Understanding the key elements of biofuel combustion is an important step toward insightful selection of next-generation alternative fuels. And that’s exactly what researchers at Sandia and Lawrence Livermore national laboratories are doing.
The journal Angewandte Chemie devotes its May 10 cover to a paper co-authored by Sandia’s Nils Hansen and Lawrence Livermore’s Charles Westbrook, which examines the essential elements of biofuel combustion.
The paper, “Biofuel combustion chemistry: from ethanol to biodiesel,” examines the combustion chemistry of compounds that constitute typical biofuels, including alcohols, ethers and esters.
Biofuels, such as ethanol, biobutanol and biodiesel, are of increasing interest as alternatives to petroleum-based transportation fuels. According to Hansen and Westbrook, however, little research has been done on the vastly diverse and complex chemical reaction networks of biofuel combustion.
In general, the term biofuel is associated with only a few select chemical compounds, especially ethanol (used exclusively as a gasoline replacement in spark-ignition engines) and very large methyl esters in biodiesel (used as a diesel fuel replacement in diesel engines). The biofuels are oxygenated fuels, which distinguishes them from hydrocarbons in conventional petroleum-based fuels.
While much discussion surrounding biofuels has emphasized the process to make these alternative fuels and fuel additives, Hansen and Westbrook are the first to examine the characteristic aspects of the chemical pathways in the combustion of potential biofuels.
In collaboration with an international research team representing Germany, China and the U.S., Westbrook, Hansen and former Sandia post-doctoral student Tina Kasper used a combination of laser spectroscopy, mass spectrometry and flame chemistry modeling to explore the decomposition and oxidation mechanisms of certain biofuels and the formation of harmful or toxic emissions. Hansen’s experiments were conducted in part at the Chemical Dynamics Beamline of the Advanced Light Source at the Lawrence Berkeley National Laboratory.
To understand the associated combustion reactions and to identify recurring reaction patterns, Hansen and Westbrook agreed, it is important to study prototypical variants of potential biofuels.

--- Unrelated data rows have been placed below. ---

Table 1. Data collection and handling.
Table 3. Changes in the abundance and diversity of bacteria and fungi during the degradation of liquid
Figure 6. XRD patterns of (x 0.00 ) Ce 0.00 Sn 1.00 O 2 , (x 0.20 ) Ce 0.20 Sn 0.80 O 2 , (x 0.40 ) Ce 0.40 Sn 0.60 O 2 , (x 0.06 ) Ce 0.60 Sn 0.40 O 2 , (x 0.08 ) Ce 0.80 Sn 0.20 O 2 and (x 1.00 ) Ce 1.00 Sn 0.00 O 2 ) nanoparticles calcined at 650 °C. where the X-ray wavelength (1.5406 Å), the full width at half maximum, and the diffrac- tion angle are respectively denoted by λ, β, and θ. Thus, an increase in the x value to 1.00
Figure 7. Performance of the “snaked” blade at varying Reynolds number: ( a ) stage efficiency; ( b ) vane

Their study was funded in part by the Department of Energy’s Office of Science, which supports fundamental research, including research aimed at understanding, predicting and ultimately controlling matter and energy at the electronic, atomic and molecular levels in order to provide the foundations for new energy technologies and to support DOE missions in energy, environment and national security.